Records supplied:
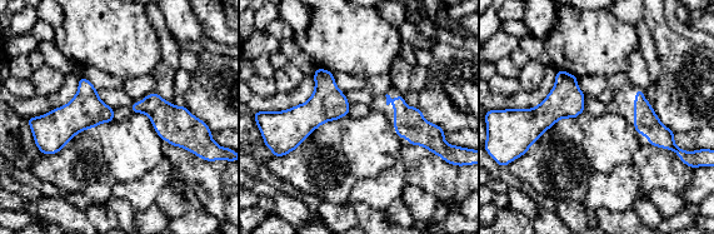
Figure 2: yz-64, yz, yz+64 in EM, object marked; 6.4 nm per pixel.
Inspect: em yz step 8 (letters) at the same point.

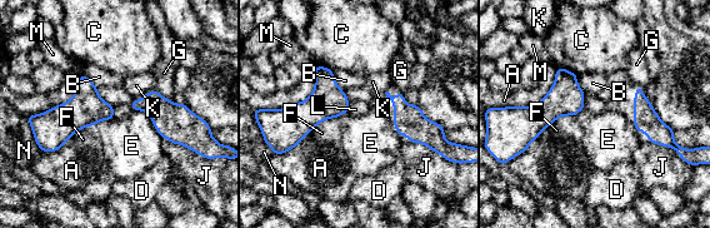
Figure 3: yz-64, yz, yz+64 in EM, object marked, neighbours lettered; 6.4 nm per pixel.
Accept. A, B, C, D, E, F, G, J, K, L, M and N are other cells; a border runs along (155, 89), (144, 95) in figure 3; continuous, no second neuron.

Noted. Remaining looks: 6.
Branch point. Inspect: em planes (tint) at (148, 1762, 820).

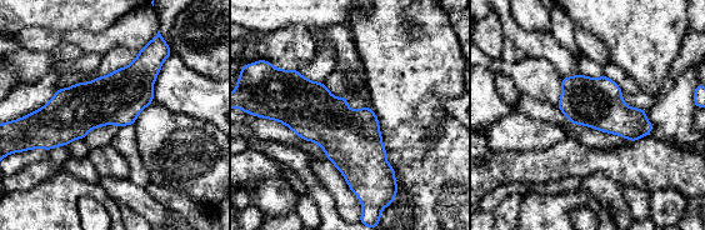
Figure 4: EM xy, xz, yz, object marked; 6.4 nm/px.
Inspect: em planes (letters) at the same point.

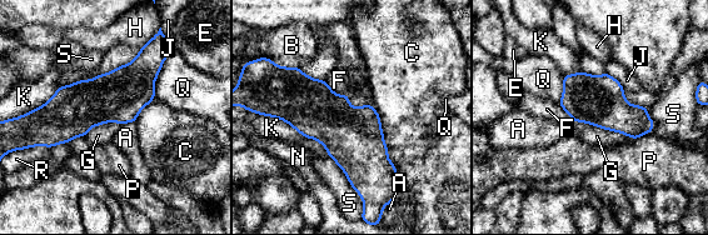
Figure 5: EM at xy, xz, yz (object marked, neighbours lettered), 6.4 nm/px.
Accept. A, B, C, E, F, G, H, J, K, N, P, Q, R and S are other cells; a border runs along (581, 121), (623, 133), (632, 139) in figure 5; one neuron here.

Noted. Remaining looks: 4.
Calibre changes. Inspect: em yz step 4 (letters) at (138, 1718, 726).

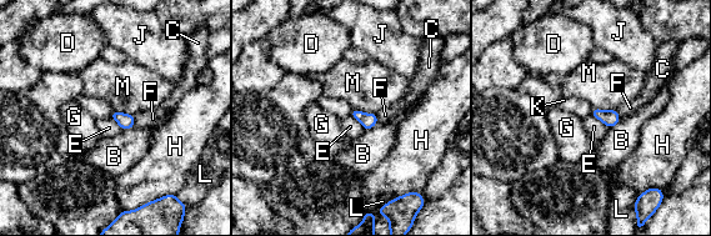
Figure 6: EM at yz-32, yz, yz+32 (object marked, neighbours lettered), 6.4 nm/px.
The object is 70 nm wide here. Accept. B, C, D, E, F, G, H, J, K, L and M are other cells; a border runs along (592, 108), (616, 110) in figure 6; all the same neuron.

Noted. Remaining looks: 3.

Your goal: Transcribe each entry exactly, pictures excluded.

Completed exercise:
Figure 2: yz-64, yz, yz+64 in EM, object marked; 6.4 nm per pixel.
Inspect: em yz step 8 (letters) at the same point.

Figure 3: yz-64, yz, yz+64 in EM, object marked, neighbours lettered; 6.4 nm per pixel.
Accept. A, B, C, D, E, F, G, J, K, L, M and N are other cells; a border runs along (155, 89), (144, 95) in figure 3; continuous, no second neuron.

Noted. Remaining looks: 6.
Branch point. Inspect: em planes (tint) at (148, 1762, 820).

Figure 4: EM xy, xz, yz, object marked; 6.4 nm/px.
Inspect: em planes (letters) at the same point.

Figure 5: EM at xy, xz, yz (object marked, neighbours lettered), 6.4 nm/px.
Accept. A, B, C, E, F, G, H, J, K, N, P, Q, R and S are other cells; a border runs along (581, 121), (623, 133), (632, 139) in figure 5; one neuron here.

Noted. Remaining looks: 4.
Calibre changes. Inspect: em yz step 4 (letters) at (138, 1718, 726).

Figure 6: EM at yz-32, yz, yz+32 (object marked, neighbours lettered), 6.4 nm/px.
The object is 70 nm wide here. Accept. B, C, D, E, F, G, H, J, K, L and M are other cells; a border runs along (592, 108), (616, 110) in figure 6; all the same neuron.

Noted. Remaining looks: 3.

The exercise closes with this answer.